The company evaluated a daily dose of islatravir combined with doravirine (brand name Pifeltro) in two phase 3 studies enrolling patients who either use baseline antiretroviral therapy (bART) or Gilead’s top-selling Biktarvy to achieve viral suppression. Both studies met the primary efficacy goal of HIV-1 RNA levels less than 50 copies/mL, an indicator of HIV viral load, and the combination proved non-inferior to bART and Biktarvy in those who switched to Merck’s treatment.
However, the superiority criteria were not met in the double-blind Biktarvy study. The bART phase 3 study was an open-label trial.
“We are encouraged by the results from these phase 3 trials evaluating a once-daily, oral, two-drug, single-tablet regimen of doravirine and islatravir,” Merck Chief Medical Officer Eliav Barr, M.D., said in a Dec. 19 press release. “We are committed to advancing our clinical programs for islatravir in combination with other antiretrovirals as potential options to help address the needs of people living with HIV.”
Merck will present more detailed findings at a future scientific congress and plans to file the data with regulatory agencies.
The company’s doravirine was approved in 2018 as a single-agent treatment and in combination with other GSK and Gilead meds in a regimen branded as Delstrigo. The latter treatment carries a boxed warning for the risk of worsening hepatitis B infections.

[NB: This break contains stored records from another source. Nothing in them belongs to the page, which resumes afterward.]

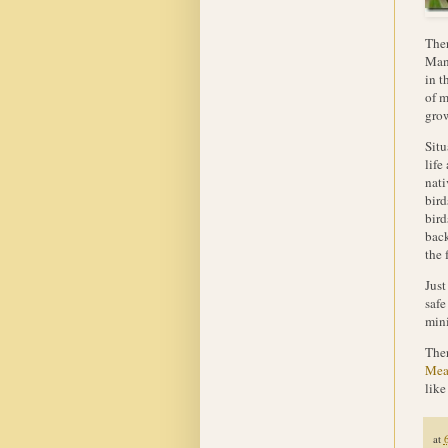
Ther
Mant
in t
of m
grow
Situ
life
nati
bird
bird
back
the 
Just
safe
mini
Ther
Mea
like
at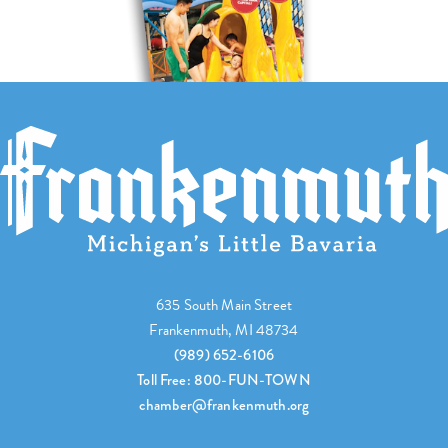
635 South Main Street
Frankenmuth, MI 48734
(989) 652-6106
Toll Free: 800-FUN-TOWN
chamber@frankenmuth.org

Islatravir is a nucleoside reverse transcriptase translocation inhibitor that is being studied in multiple early and late-stage combination trials. In October, Merck and Gilead reported that a once-weekly combo of islatravir and lenacapivir (Sunlenca) sustained suppression of the virus out to 48 weeks.
Those results followed up on Week 24 data that found 98% of patients kept their HIV-1 RNA below 50 copies/mL with once-weekly dosing. The partners continue to assess that combination in two phase 3 studies.
Merck revived its islatravir/lenacapivir studies in 2023 after the FDA lifted a previous hold on the study tied to a related islatravir trial. The HIV prospect is part of Merck’s vision for a successful post-Keytruda future after exclusivity runs out on the company’s oncology powerhouse in 2028. Gilead, meanwhile, is pushing lenacapivir forward as a potentially game-changing long-acting pre-exposure prophylaxis option.